[Records from a collection]
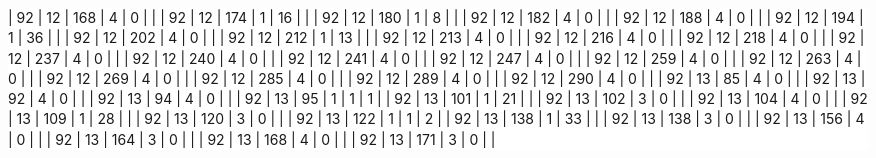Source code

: | 92         | 12               | 168     | 4                      | 0     |       |
| 92         | 12               | 174     | 1                      | 16    |       |
| 92         | 12               | 180     | 1                      | 8     |       |
| 92         | 12               | 182     | 4                      | 0     |       |
| 92         | 12               | 188     | 4                      | 0     |       |
| 92         | 12               | 194     | 1                      | 36    |       |
| 92         | 12               | 202     | 4                      | 0     |       |
| 92         | 12               | 212     | 1                      | 13    |       |
| 92         | 12               | 213     | 4                      | 0     |       |
| 92         | 12               | 216     | 4                      | 0     |       |
| 92         | 12               | 218     | 4                      | 0     |       |
| 92         | 12               | 237     | 4                      | 0     |       |
| 92         | 12               | 240     | 4                      | 0     |       |
| 92         | 12               | 241     | 4                      | 0     |       |
| 92         | 12               | 247     | 4                      | 0     |       |
| 92         | 12               | 259     | 4                      | 0     |       |
| 92         | 12               | 263     | 4                      | 0     |       |
| 92         | 12               | 269     | 4                      | 0     |       |
| 92         | 12               | 285     | 4                      | 0     |       |
| 92         | 12               | 289     | 4                      | 0     |       |
| 92         | 12               | 290     | 4                      | 0     |       |
| 92         | 13               | 85      | 4                      | 0     |       |
| 92         | 13               | 92      | 4                      | 0     |       |
| 92         | 13               | 94      | 4                      | 0     |       |
| 92         | 13               | 95      | 1                      | 1     | 1     |
| 92         | 13               | 101     | 1                      | 21    |       |
| 92         | 13               | 102     | 3                      | 0     |       |
| 92         | 13               | 104     | 4                      | 0     |       |
| 92         | 13               | 109     | 1                      | 28    |       |
| 92         | 13               | 120     | 3                      | 0     |       |
| 92         | 13               | 122     | 1                      | 1     | 2     |
| 92         | 13               | 138     | 1                      | 33    |       |
| 92         | 13               | 138     | 3                      | 0     |       |
| 92         | 13               | 156     | 4                      | 0     |       |
| 92         | 13               | 164     | 3                      | 0     |       |
| 92         | 13               | 168     | 4                      | 0     |       |
| 92         | 13               | 171     | 3                      | 0     |       |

▸ **WHAT THE TASK REQUIRES**
Once the pictures are set aside, copy the remaining text of every entry exactly.

▸ **WRITTEN SOLUTION**
Source code

: | 92         | 12               | 168     | 4                      | 0     |       |
| 92         | 12               | 174     | 1                      | 16    |       |
| 92         | 12               | 180     | 1                      | 8     |       |
| 92         | 12               | 182     | 4                      | 0     |       |
| 92         | 12               | 188     | 4                      | 0     |       |
| 92         | 12               | 194     | 1                      | 36    |       |
| 92         | 12               | 202     | 4                      | 0     |       |
| 92         | 12               | 212     | 1                      | 13    |       |
| 92         | 12               | 213     | 4                      | 0     |       |
| 92         | 12               | 216     | 4                      | 0     |       |
| 92         | 12               | 218     | 4                      | 0     |       |
| 92         | 12               | 237     | 4                      | 0     |       |
| 92         | 12               | 240     | 4                      | 0     |       |
| 92         | 12               | 241     | 4                      | 0     |       |
| 92         | 12               | 247     | 4                      | 0     |       |
| 92         | 12               | 259     | 4                      | 0     |       |
| 92         | 12               | 263     | 4                      | 0     |       |
| 92         | 12               | 269     | 4                      | 0     |       |
| 92         | 12               | 285     | 4                      | 0     |       |
| 92         | 12               | 289     | 4                      | 0     |       |
| 92         | 12               | 290     | 4                      | 0     |       |
| 92         | 13               | 85      | 4                      | 0     |       |
| 92         | 13               | 92      | 4                      | 0     |       |
| 92         | 13               | 94      | 4                      | 0     |       |
| 92         | 13               | 95      | 1                      | 1     | 1     |
| 92         | 13               | 101     | 1                      | 21    |       |
| 92         | 13               | 102     | 3                      | 0     |       |
| 92         | 13               | 104     | 4                      | 0     |       |
| 92         | 13               | 109     | 1                      | 28    |       |
| 92         | 13               | 120     | 3                      | 0     |       |
| 92         | 13               | 122     | 1                      | 1     | 2     |
| 92         | 13               | 138     | 1                      | 33    |       |
| 92         | 13               | 138     | 3                      | 0     |       |
| 92         | 13               | 156     | 4                      | 0     |       |
| 92         | 13               | 164     | 3                      | 0     |       |
| 92         | 13               | 168     | 4                      | 0     |       |
| 92         | 13               | 171     | 3                      | 0     |       |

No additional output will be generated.